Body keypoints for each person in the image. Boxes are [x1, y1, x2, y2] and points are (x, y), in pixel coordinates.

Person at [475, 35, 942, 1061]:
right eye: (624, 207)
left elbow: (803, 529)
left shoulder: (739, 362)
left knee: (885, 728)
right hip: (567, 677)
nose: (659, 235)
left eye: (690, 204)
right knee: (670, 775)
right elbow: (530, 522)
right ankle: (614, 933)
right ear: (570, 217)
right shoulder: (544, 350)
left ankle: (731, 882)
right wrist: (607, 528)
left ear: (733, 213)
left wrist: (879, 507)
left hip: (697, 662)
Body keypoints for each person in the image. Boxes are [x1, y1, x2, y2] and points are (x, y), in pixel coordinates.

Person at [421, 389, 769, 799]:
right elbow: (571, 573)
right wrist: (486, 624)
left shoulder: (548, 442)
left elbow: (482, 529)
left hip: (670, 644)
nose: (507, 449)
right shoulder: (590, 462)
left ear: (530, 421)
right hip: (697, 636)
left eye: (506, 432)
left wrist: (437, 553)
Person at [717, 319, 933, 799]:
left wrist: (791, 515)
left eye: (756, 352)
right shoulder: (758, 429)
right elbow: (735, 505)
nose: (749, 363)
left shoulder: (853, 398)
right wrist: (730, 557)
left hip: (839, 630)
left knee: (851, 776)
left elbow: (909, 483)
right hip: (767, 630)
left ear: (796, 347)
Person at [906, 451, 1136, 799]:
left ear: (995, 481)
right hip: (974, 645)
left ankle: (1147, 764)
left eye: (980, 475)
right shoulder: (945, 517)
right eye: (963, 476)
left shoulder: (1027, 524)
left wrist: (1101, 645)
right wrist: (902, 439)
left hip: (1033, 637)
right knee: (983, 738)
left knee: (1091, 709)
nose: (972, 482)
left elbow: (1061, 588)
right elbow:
....
TASK GOAL: Please reply with an exact copy of the lines above, starting at the first and ending at the line that holds "left eye: (506, 432)".

SOLUTION FOR THIS PROBLEM:
Body keypoints for each person in the image. Boxes are [x1, y1, x2, y2] and points are (x, y), in pixel coordinates.

Person at [475, 35, 942, 1061]:
right eye: (624, 207)
left elbow: (803, 529)
left shoulder: (739, 362)
left knee: (885, 728)
right hip: (567, 677)
nose: (659, 235)
left eye: (690, 204)
right knee: (670, 775)
right elbow: (530, 522)
right ankle: (614, 933)
right ear: (570, 217)
right shoulder: (544, 350)
left ankle: (731, 882)
right wrist: (607, 528)
left ear: (733, 213)
left wrist: (879, 507)
left hip: (697, 662)
Body keypoints for each person in the image. Boxes are [x1, y1, x2, y2] and points are (x, y), in pixel coordinates.

Person at [421, 389, 769, 799]:
right elbow: (571, 573)
right wrist: (486, 624)
left shoulder: (548, 442)
left elbow: (482, 529)
left hip: (670, 644)
nose: (507, 449)
right shoulder: (590, 462)
left ear: (530, 421)
right hip: (697, 636)
left eye: (506, 432)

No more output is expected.